John Spaeth played varsity football and was a crewman at the University of Pennsylvania, where he received the A. B. in 1888. He went on to the University of Leipzig, where he specialized in early Anglo-Saxon literature and was awarded the Ph. D. in 1892.
Spaeth accepted an assistant professorship in English at Gustavus Adolphus College, St. Peter, Minnesota, for the academic year 1893-1894. He then became an instructor at Central High School in Philadelphia.
In 1905 Spaeth left Philadelphia to become a preceptor at Princeton University, of which Woodrow Wilson was then president. Spaeth proved well-suited for the role of guide and philosopher that being a preceptor entailed, and quickly established himself as one of the most popular of the new contingent that Wilson brought in to revitalize the curriculum.

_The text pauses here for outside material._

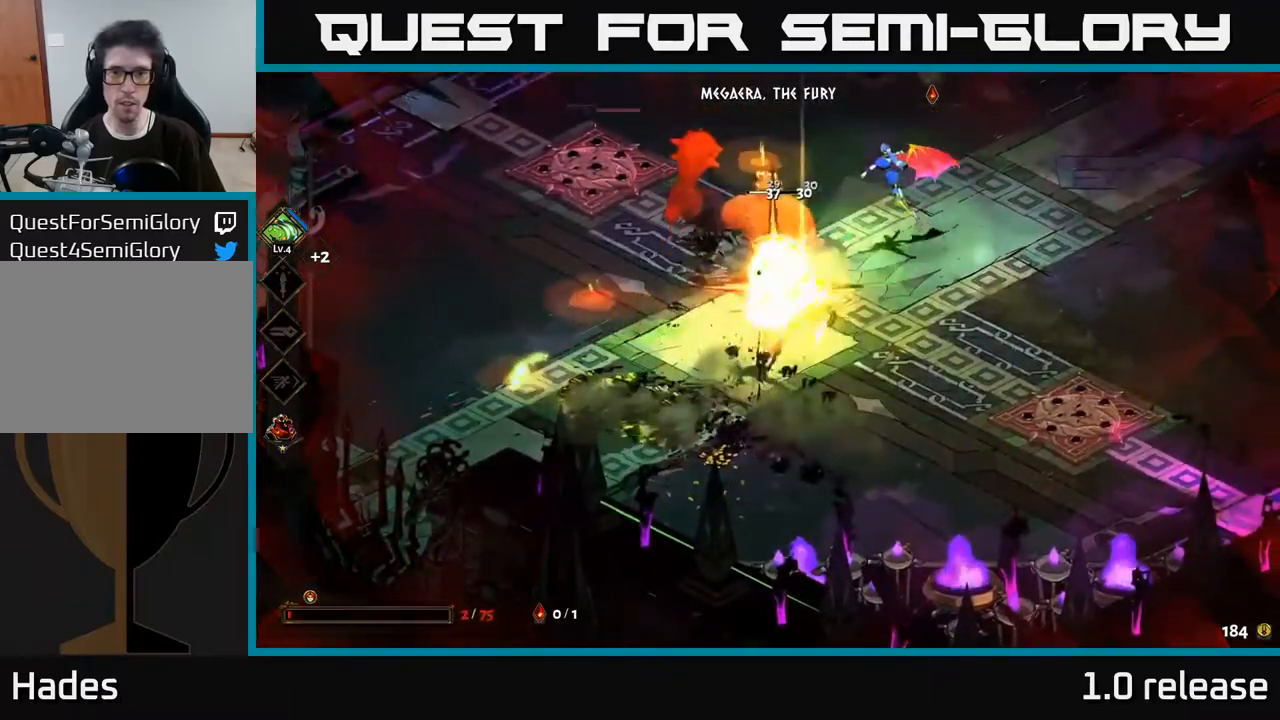
{"buttons": [], "left_stick": "up-right", "right_stick": "center", "events": [[100, "Y", "up"]]}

He purchased an eighteenth-century stone house in a decayed area of the town; and with the help of students he gave "The Barracks" character and warmth, welcoming generations of them before its fireplace for instruction and social meetings.
He was made a professor in 1911, a promotion he celebrated with a year's study in Italy and France (1912 - 1913), and in 1930 became Murray professor, a post previously held by Alfred Noyes and Henry van Dyke.
In 1910 Spaeth made a special place for himself at Princeton by organizing a formidable crew to practice on the newly completed Lake Carnegie.
One epigram stated that Spaeth was appointed by Governor A. Harry Moore to the New Jersey Commission on Leisure Time, but that he him-self had no leisure. Spaeth lectured frequently in New York and Philadelphia and was a visiting professor at Haverford and Reed colleges, at the University of Wichita (Kansas), and, during summers, in California, Utah, and elsewhere.
During World War I he worked in military camps to improve literacy. He took special pride in his Camp Reader for American Soldiers (1918), which the War Department adopted for the use of the American Expeditionary Forces.
Spaeth continued such work in 1918 as educational director of the YMCA at Camp Wheeler, Georgia, and Camp Jackson, South Carolina, and, later.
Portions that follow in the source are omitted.